Trump reiterated his desire to replace the income tax code with tariffs in a Tax Day interview with Fox News.

 

"There's a real chance," Trump said, of supplanting income tax revenues with tariffs to fund the federal government. "There is a chance that the money from tariffs could be so great that it would replace. You know, in the old days, about 1870 to 1913, the tariffs were the only form of money.”

 

That aspiration may be overly ambitious. Customs and Border Protection told CNBC that the agency has collected $21 billion from tariffs imposed by Trump during this term. But the president’s public and private commitment to using tariff revenue to supplant income tax revenue will impact the major tax and economic policy debate ongoing among congressional Republicans, as well as the overall economy, as much of his significant trade policy is already in effect. The tariff actions taken by Trump represent the largest tax increase since 1993 — larger than high-profile income tax increases that occurred during the Obama and George H.W. Bush administrations — as measured as a share of the economy, according to an analysis by the Tax Foundation.

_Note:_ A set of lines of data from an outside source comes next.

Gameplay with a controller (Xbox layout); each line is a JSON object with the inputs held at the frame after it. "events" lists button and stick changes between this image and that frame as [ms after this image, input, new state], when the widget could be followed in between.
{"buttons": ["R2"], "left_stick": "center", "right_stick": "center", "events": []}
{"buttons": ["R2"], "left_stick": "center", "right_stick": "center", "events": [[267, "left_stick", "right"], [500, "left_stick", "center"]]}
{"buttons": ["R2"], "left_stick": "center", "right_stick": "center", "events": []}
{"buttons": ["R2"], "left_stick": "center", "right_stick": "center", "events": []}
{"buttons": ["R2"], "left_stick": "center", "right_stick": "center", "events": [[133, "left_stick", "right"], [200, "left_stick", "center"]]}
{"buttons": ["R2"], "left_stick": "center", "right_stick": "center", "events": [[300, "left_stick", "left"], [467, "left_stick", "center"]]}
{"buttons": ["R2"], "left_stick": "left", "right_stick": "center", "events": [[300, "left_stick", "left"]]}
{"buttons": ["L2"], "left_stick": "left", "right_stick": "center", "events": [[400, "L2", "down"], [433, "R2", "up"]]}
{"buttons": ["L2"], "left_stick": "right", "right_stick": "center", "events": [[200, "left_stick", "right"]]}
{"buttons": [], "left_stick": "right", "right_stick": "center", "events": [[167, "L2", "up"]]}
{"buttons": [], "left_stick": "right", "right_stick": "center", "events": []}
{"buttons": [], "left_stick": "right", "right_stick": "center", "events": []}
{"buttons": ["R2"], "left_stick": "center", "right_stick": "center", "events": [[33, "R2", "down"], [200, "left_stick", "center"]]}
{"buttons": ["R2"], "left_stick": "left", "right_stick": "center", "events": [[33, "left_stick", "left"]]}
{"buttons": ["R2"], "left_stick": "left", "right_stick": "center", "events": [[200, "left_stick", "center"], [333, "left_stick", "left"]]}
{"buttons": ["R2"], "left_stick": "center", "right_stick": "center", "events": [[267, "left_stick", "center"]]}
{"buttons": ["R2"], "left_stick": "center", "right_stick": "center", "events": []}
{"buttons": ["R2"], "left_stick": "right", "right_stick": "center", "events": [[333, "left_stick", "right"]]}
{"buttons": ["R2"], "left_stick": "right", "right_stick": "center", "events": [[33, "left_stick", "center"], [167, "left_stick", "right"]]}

Political and economic fallout from the tariff hikes could affect Republican priorities in the upcoming tax legislation and increase pressure to deliver something popular with voters.

 

The Federal Reserve and private-sector economists continue to warn about heightened economic risks due to the disruption and uncertainty caused by these new tariffs — and additional ones promised by the administration.

 

“The tariffs are larger than forecasters expected, certainly larger than we expected, even in our upside case,” Federal Reserve Chair Jerome Powell said in an interview on April 16. “The [Depression-era] Smoot-Hawley tariffs were actually not this large and they were 95 years ago, so there isn’t a modern experience of how to think about this,” he added, speaking to economy-wide uncertainty driven by the Trump administration’s rebalancing of trade policy.

 

“The administration is implementing significant policy changes, and particularly trade now, is the focus, and the effects of that are likely to move us away from our goals [of maximum employment and stable prices],  Unemployment is likely to go up as the economy slows, in all likelihood, and inflation is likely to go up as tariffs their way, and some part of those tariffs come to be paid by the public. So that’s the strong likelihood,” Powell continued.

 

Early data and surveys of businesses already show economic impact around uncertainty around a reversal of a century of U.S. trade policy, if not the underlying tariffs themselves. The Philadelphia Fed’s April 2025 manufacturing index (survey responses from April 7 to April 14) reported the sharpest drop in new orders since April 2020, the first full month of the covid-19 pandemic. The New York Fed’s Empire State Manufacturing Survey showed a second straight month of contracting activity, following a sharp initial drop in March. 

 

“Firms expect conditions to worsen in the months ahead — a level of pessimism that has only occurred a handful of times in the history of the survey,” the April edition of the ESMS reads.